Problem Statement
Given arrival and departure times of trains, find the minimum number of platforms required so that no train waits.
Brute Force Intuition
For every train, check how many other trains overlap with it at the station. The maximum overlap at any point gives the answer.
This works but requires checking every train against every other train.
Complexity
- Time Complexity: O(NĀ²)
- Space Complexity: O(1)
Brute Force Snippet
int platforms = 1;
for (int i = 0; i < n; i++) {
int count = 1;
for (int j = i + 1; j < n; j++) {
if (!(dep[i] < arr[j] || dep[j] < arr[i])) {
count++;
}
}
platforms = Math.max(platforms, count);
}
Moving Towards the Optimal Approach
Instead of checking overlaps manually, we can sort arrival and departure times separately.
Whenever a train arrives before the earliest departure, we need a new platform.
Whenever a train departs first, a platform becomes free.

= Material supplied =

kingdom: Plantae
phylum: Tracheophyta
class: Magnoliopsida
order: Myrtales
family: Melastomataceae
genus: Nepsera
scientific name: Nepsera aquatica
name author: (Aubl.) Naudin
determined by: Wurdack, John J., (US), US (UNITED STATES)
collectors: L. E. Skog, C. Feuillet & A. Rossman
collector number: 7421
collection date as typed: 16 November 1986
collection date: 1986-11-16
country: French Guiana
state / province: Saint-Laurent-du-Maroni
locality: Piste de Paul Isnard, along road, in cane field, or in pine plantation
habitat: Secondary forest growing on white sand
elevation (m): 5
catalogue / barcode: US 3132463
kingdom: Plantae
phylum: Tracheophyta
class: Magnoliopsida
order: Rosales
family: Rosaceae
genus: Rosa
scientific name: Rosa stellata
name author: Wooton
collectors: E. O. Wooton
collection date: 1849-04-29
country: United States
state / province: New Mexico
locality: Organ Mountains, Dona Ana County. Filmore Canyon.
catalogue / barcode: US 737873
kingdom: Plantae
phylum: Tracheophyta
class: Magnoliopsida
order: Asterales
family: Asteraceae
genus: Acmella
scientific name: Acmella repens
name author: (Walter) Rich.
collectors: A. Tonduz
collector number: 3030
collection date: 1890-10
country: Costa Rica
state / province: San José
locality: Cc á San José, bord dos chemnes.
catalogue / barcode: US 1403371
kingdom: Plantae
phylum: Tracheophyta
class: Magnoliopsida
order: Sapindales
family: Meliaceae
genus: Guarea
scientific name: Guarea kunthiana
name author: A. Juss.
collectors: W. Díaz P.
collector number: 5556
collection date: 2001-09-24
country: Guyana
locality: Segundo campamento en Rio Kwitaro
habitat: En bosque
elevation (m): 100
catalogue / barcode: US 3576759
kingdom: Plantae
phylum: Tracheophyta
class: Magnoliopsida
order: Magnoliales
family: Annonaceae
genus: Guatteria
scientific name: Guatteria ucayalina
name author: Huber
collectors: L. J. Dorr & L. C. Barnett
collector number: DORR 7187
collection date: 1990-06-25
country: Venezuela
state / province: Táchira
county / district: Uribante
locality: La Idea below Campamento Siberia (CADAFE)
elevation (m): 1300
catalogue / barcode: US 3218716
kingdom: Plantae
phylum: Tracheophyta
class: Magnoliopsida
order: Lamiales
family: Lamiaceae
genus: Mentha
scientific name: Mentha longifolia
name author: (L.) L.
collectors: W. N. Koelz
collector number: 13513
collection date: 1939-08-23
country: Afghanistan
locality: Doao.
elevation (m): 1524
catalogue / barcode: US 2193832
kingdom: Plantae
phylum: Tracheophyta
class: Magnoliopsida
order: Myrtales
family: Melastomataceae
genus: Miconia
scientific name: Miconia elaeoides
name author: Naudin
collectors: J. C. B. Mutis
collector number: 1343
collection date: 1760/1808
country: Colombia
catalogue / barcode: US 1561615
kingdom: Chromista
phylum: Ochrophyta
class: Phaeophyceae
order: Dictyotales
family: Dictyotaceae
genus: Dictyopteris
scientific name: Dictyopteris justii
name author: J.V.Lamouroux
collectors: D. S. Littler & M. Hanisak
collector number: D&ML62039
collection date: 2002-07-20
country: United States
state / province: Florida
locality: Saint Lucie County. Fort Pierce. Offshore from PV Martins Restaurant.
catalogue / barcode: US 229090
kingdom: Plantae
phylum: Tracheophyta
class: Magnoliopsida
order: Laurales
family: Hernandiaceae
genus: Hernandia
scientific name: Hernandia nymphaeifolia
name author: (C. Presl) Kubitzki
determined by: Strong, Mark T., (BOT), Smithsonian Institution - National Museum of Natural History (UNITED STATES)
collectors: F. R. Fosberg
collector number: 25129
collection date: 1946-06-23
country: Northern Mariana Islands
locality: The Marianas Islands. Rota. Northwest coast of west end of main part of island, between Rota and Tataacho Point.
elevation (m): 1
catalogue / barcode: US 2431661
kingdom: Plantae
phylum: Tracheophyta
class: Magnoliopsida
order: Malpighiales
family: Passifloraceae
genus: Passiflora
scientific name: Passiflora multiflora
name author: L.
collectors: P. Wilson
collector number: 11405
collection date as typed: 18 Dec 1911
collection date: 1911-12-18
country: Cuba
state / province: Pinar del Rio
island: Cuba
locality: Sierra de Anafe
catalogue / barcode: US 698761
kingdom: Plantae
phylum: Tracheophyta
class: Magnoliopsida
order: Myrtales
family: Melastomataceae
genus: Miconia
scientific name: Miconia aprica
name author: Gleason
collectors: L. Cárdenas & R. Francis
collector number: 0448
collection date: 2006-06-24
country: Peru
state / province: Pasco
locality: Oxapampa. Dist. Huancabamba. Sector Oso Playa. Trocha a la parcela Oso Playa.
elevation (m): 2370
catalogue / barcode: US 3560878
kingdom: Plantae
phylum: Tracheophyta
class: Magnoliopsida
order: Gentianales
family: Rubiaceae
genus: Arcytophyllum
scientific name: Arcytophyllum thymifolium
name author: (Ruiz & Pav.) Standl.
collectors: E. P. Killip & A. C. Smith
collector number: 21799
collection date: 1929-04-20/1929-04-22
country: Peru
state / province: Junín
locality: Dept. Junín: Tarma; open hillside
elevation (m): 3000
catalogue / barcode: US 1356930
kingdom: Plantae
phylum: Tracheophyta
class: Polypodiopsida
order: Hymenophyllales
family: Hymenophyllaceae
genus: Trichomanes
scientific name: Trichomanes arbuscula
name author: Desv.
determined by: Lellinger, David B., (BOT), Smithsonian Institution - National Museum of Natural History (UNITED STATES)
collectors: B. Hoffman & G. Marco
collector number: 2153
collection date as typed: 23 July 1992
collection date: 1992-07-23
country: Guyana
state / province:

= What you have to do =
List every section heading in the train platforms text, in the order they appear.

= Expected answer =
Problem Statement
Brute Force Intuition
Complexity
Brute Force Snippet
Moving Towards the Optimal Approach